The new logo, designed in collaboration with Rhodes Branding, incorporates that identity with a logo described by district officials as innovative and clean-cut.
A communitywide survey about the rebrand found that the D50 moniker meant a lot to people and is the way people most commonly refer to the district.
“The whole purpose of the rebrand is to sort of come together and all get behind something and the visual identity and the new vision statement slash slogan is sort of our way of doing that with the board and with the community,” said Kelsey Reynolds, public relations specialist.
“We wanted something that was innovative and forward-thinking that could carry the entire district through for years.”
The district’s updated slogan and vision statement is “Preparing tomorrow’s leaders together.”

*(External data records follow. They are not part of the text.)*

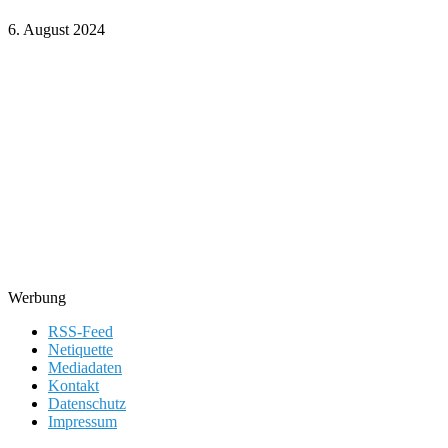
6. August 2024
Werbung
RSS-Feed
Netiquette
Mediadaten
Kontakt
Datenschutz
Impressum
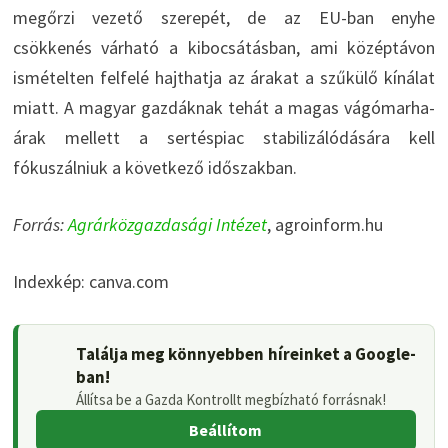
megőrzi vezető szerepét, de az EU-ban enyhe
csökkenés várható a kibocsátásban, ami középtávon
ismételten felfelé hajthatja az árakat a szűkülő kínálat
miatt. A magyar gazdáknak tehát a magas vágómarha-
árak mellett a sertéspiac stabilizálódására kell
fókuszálniuk a következő időszakban.
Forrás:
Agrárközgazdasági Intézet
, agroinform.hu
Indexkép: canva.com
Találja meg könnyebben híreinket a Google-
ban!
Állítsa be a Gazda Kontrollt megbízható forrásnak!
Beállítom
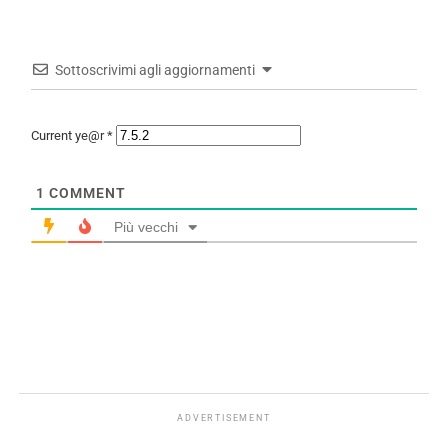
Sottoscrivimi agli aggiornamenti
Current ye@r
*
1
COMMENT
Più vecchi
ADVERTISEMENT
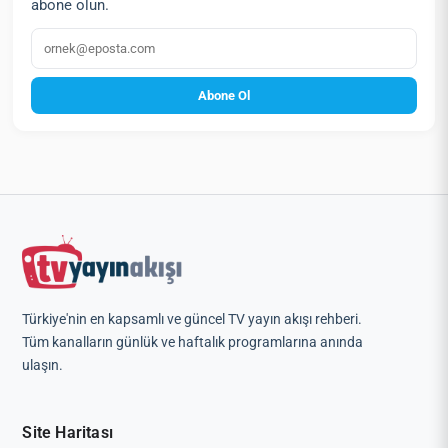
abone olun.
E‑posta
Abone Ol
Türkiye'nin en kapsamlı ve güncel TV yayın akışı rehberi.
Tüm kanalların günlük ve haftalık programlarına anında
ulaşın.
Site Haritası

“You’ll see that it’s similar to what we have now but the change, the big change in this new vision statement is the word together, and that’s something that came out of our teacher leadership council,” Graves told the board of trustees Monday. “They wanted to add that word and the reason they wanted to add that word is because they understand it takes a community in order for this district to succeed and I really think it’s important that we have that word in there because we are all-inclusive, we understand that it takes the entire district in order for us to be successful.”

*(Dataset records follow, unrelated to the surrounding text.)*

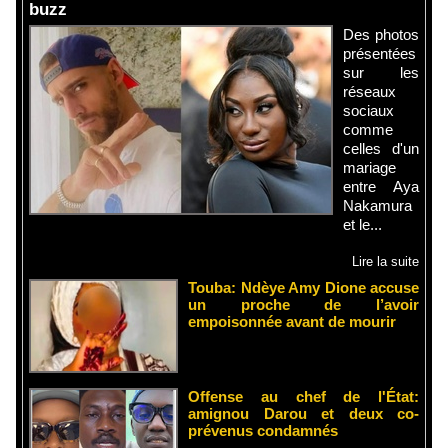
buzz
Des photos
présentées
sur les
réseaux
sociaux
comme
celles d'un
mariage
entre Aya
Nakamura
et le...
Lire la suite
Touba: Ndèye Amy Dione accuse
un proche de l’avoir
empoisonnée avant de mourir
Offense au chef de l'État:
amignou Darou et deux co-
prévenus condamnés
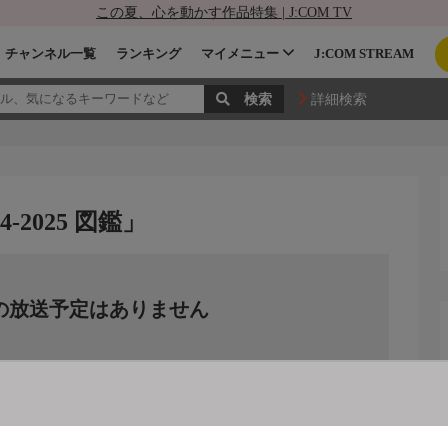
この夏、心を動かす作品特集 | J:COM TV
チャンネル一覧
ランキング
マイメニュー
J:COM STREAM
詳細検索
4-2025 図鑑」
の放送予定はありません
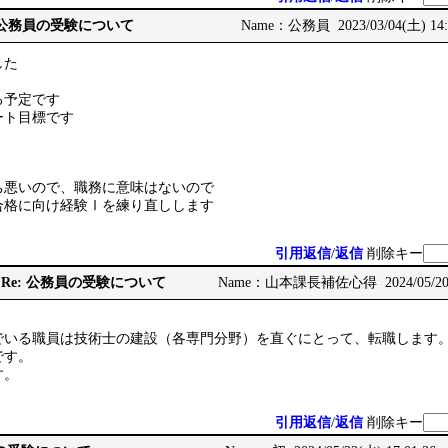
 Re: 公務員の受験について
Name：公務員 2023/03/04(土) 14:
した
る予定です
ート目標です
す
ち悪いので、職務に意味はないので
合格に向け経験Ⅰを練り直しします
引用返信
/
返信
削除キー
 Re: Re: 公務員の受験について
Name：山本課長補佐心得 2024/05/20(月
でいる職員は技術士の建設（各専門分野）を直ぐにとって、転職します
です。
す。
引用返信
/
返信
削除キー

The board approved the new logo Monday evening, with many board members congratulating and giving kudos to Graves for his work with the rebrand.
On Tuesday, the new branding rolled out on the district’s website and employees in the district were encouraged to wear green as a celebration.
The district will also be updating school logos beginning next month.
“This does not mean we’re going to take away the ‘G’ from Greenwood High School or change the bulldog to some other mascot at Brewer,” Graves told the board. “This is just for some of our elementary friends, they don’t have a logo, so we want to make sure that they have a logo and it’s clear and consistent schoolwide.”
Phase one of the rebrand with Rhodes Branding cost the district $4,000. Phase two, which includes refining the logo and updating assets such as signs and letterhead, is ongoing.
“Throughout this process, we have engaged student voices, alumni, board members, staff, and faculty members to inform the direction of the new visual identity and vision statement,” District 50 Superintendent Steve Glenn said in a news release.
“Even though most of this process took place during the COVID-19 pandemic, we have spent an extraordinary amount of time listening, asking questions, and listening some more. We couldn’t be more excited about unveiling our new identity to the D50 community.”